USDA Announces Launch of the Start Simple with MyPlate Campaign
WASHINGTON, March 13, 2019 -- In a continuing effort to help Americans make healthy food choices, and in honor of National Nutrition Month®, U.S. Department of Agriculture (USDA) Secretary Sonny Perdue today announced a new campaign to help simplify the nutrition information that surrounds us each day.
Start Simple with MyPlate is a new initiative to reduce confusion surrounding healthy eating and help people start with the basics. The Start Simple with MyPlate campaign provides ideas and tips from the five MyPlate food groups that Americans can easily incorporate into their busy lives to help improve their health and well-being over time.
USDA recommends people visit www.choosemyplate.gov/StartSimple to get started with tips on the MyPlate food groups, or to use a variety of simple resources to put these tips into action. Online resources include the MyPlate Plan and widget, a tip sheet, the MyPlate Action Guide, a one-week menu template, as well as a toolkit for nutrition professionals.

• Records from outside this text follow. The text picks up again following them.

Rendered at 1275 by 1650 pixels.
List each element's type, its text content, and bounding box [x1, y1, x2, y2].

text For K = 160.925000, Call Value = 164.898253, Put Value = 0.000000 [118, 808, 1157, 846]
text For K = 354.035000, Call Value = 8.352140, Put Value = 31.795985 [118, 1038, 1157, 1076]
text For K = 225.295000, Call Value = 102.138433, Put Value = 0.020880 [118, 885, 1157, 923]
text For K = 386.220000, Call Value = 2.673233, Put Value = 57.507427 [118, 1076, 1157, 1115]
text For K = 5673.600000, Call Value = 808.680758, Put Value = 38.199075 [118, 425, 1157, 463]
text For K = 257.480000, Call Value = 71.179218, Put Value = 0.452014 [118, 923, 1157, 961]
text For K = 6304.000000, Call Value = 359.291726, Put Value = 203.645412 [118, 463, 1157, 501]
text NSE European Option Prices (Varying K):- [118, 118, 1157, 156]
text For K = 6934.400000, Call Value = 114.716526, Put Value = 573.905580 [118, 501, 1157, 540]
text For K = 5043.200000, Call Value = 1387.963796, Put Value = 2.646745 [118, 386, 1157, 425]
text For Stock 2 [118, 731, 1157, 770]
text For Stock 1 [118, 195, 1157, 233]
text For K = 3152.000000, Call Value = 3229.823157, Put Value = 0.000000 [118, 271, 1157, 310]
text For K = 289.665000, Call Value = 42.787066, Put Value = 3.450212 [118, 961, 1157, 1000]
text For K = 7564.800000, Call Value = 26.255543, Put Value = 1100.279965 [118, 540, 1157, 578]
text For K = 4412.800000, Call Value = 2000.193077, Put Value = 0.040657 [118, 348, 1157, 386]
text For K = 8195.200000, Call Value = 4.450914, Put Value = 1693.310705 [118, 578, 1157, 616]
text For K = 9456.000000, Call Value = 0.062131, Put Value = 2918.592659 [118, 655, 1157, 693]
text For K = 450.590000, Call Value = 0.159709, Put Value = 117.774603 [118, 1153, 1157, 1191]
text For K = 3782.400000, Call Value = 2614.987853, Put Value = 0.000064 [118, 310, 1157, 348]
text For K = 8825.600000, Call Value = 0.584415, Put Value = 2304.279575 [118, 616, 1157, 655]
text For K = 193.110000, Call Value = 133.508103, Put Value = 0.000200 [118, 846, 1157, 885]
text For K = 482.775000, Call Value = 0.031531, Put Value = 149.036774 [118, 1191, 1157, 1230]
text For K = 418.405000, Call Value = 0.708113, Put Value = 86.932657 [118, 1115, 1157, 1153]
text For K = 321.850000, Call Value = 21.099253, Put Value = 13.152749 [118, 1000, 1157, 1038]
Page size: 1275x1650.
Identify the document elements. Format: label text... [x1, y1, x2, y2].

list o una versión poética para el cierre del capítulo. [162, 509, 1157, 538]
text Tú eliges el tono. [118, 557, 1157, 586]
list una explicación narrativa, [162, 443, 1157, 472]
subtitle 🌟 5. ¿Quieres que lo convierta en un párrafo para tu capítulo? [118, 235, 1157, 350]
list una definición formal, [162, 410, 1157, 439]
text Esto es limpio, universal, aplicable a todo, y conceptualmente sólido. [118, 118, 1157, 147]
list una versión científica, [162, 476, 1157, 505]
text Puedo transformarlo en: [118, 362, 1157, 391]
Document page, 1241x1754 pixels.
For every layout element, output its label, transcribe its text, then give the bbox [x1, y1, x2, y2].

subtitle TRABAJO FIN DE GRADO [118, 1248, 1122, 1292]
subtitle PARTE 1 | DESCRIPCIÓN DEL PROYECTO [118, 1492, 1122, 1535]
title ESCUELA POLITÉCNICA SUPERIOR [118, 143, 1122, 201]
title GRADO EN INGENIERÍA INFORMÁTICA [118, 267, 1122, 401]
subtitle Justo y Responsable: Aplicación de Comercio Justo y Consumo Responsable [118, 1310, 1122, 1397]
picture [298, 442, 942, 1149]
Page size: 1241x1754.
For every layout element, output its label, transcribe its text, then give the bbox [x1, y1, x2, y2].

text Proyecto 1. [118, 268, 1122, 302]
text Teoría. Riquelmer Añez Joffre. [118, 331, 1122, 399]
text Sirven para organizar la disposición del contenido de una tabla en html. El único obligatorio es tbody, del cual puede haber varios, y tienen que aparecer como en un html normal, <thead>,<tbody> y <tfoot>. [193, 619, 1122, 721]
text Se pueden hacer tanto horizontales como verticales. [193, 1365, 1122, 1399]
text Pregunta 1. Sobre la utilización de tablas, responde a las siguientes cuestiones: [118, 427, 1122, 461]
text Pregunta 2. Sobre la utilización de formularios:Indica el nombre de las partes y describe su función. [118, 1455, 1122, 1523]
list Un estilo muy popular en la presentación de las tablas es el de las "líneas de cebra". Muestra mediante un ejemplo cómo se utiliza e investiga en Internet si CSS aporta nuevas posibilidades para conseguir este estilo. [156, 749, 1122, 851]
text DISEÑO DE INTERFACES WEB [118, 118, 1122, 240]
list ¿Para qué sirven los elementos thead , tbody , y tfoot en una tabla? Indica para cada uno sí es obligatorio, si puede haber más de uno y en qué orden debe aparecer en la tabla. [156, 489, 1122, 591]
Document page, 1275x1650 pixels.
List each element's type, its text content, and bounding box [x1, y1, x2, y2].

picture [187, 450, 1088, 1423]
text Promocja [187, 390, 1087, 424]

USDA also invites Americans to join the #MyPlateChallenge by sharing healthy eating tips or ideas related to the five MyPlate food groups. People can post a MyPlate-inspired healthy eating tip with a photo or video and share it on social media. Once they post their healthy eating tip, people can challenge a family member, friend, or co-worker to share their own tip.
Join USDA as we celebrate the different ways people strive to eat healthy and Start Simple with MyPlate!
View more information about the challenge here: www.choosemyplate.gov/StartSimpleChallenge .
USDA’s Food and Nutrition Service (FNS) works to reduce food insecurity and promote nutritious diets among the American people. The agency administers 15 nutrition assistance programs that leverage American’s agricultural abundance to ensure children and low-income individuals and families have nutritious food to eat. FNS also co-develops the Dietary Guidelines for Americans, which provides science-based nutrition recommendations and serves as the cornerstone of federal nutrition policy. For information and links, go to DietaryGuidelines.gov.